Task directions:
Starting at the line with "Économie Circu" and stopping at the final line, retype the data below exactly; do not carry over any pictures.

The data:
---

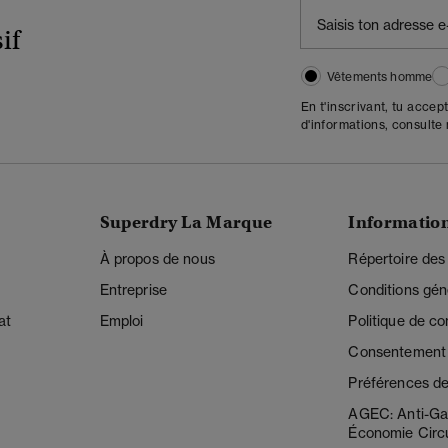
if
Vêtements homme
En t'inscrivant, tu accep
d'informations, consulte
Superdry La Marque
Informatio
À propos de nous
Répertoire des
Entreprise
Conditions gén
at
Emploi
Politique de con
Consentement r
Préférences de
AGEC: Anti-Ga
Économie Circu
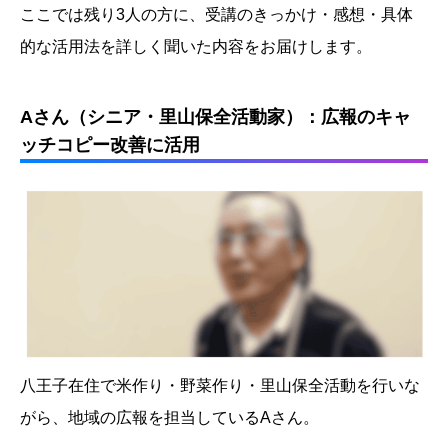
ここでは残り3人の方に、受講のきっかけ・感想・具体
的な活用法を詳しく聞いた内容をお届けします。
Aさん（シニア・里山保全活動家）：広報のキャ
ッチコピー改善に活用
八王子在住で米作り・野菜作り・里山保全活動を行いな
がら、地域の広報を担当しているAさん。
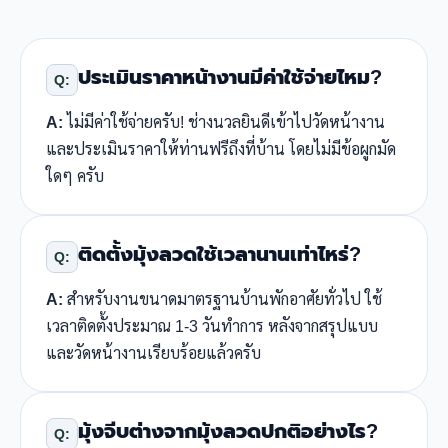
ประเมินราคาหน้างานมีค่าใช้จ่ายไหม?
Q:
A:
ไม่มีค่าใช้จ่ายครับ! ช่างนวลยินดีเข้าไปวัดหน้างาน
และประเมินราคาให้ท่านฟรีถึงที่บ้าน โดยไม่มีข้อผูกมัด
ใดๆ ครับ
ติดตั้งมุ้งลวดใช้เวลานานเท่าไหร่?
Q:
A:
สำหรับงานขนาดมาตรฐานบ้านพักอาศัยทั่วไป ใช้
เวลาติดตั้งประมาณ 1-3 วันทำการ หลังจากสรุปแบบ
และวัดหน้างานเรียบร้อยแล้วครับ
มุ้งจีบต่างจากมุ้งลวดปกติอย่างไร?
Q:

---

Finished exercise:
Économie Circu
ここでは残り3人の方に、受講のきっかけ・感想・具体
的な活用法を詳しく聞いた内容をお届けします。
Aさん（シニア・里山保全活動家）：広報のキャ
ッチコピー改善に活用
八王子在住で米作り・野菜作り・里山保全活動を行いな
がら、地域の広報を担当しているAさん。
ประเมินราคาหน้างานมีค่าใช้จ่ายไหม?
Q:
A:
ไม่มีค่าใช้จ่ายครับ! ช่างนวลยินดีเข้าไปวัดหน้างาน
และประเมินราคาให้ท่านฟรีถึงที่บ้าน โดยไม่มีข้อผูกมัด
ใดๆ ครับ
ติดตั้งมุ้งลวดใช้เวลานานเท่าไหร่?
Q:
A:
สำหรับงานขนาดมาตรฐานบ้านพักอาศัยทั่วไป ใช้
เวลาติดตั้งประมาณ 1-3 วันทำการ หลังจากสรุปแบบ
และวัดหน้างานเรียบร้อยแล้วครับ
มุ้งจีบต่างจากมุ้งลวดปกติอย่างไร?
Q:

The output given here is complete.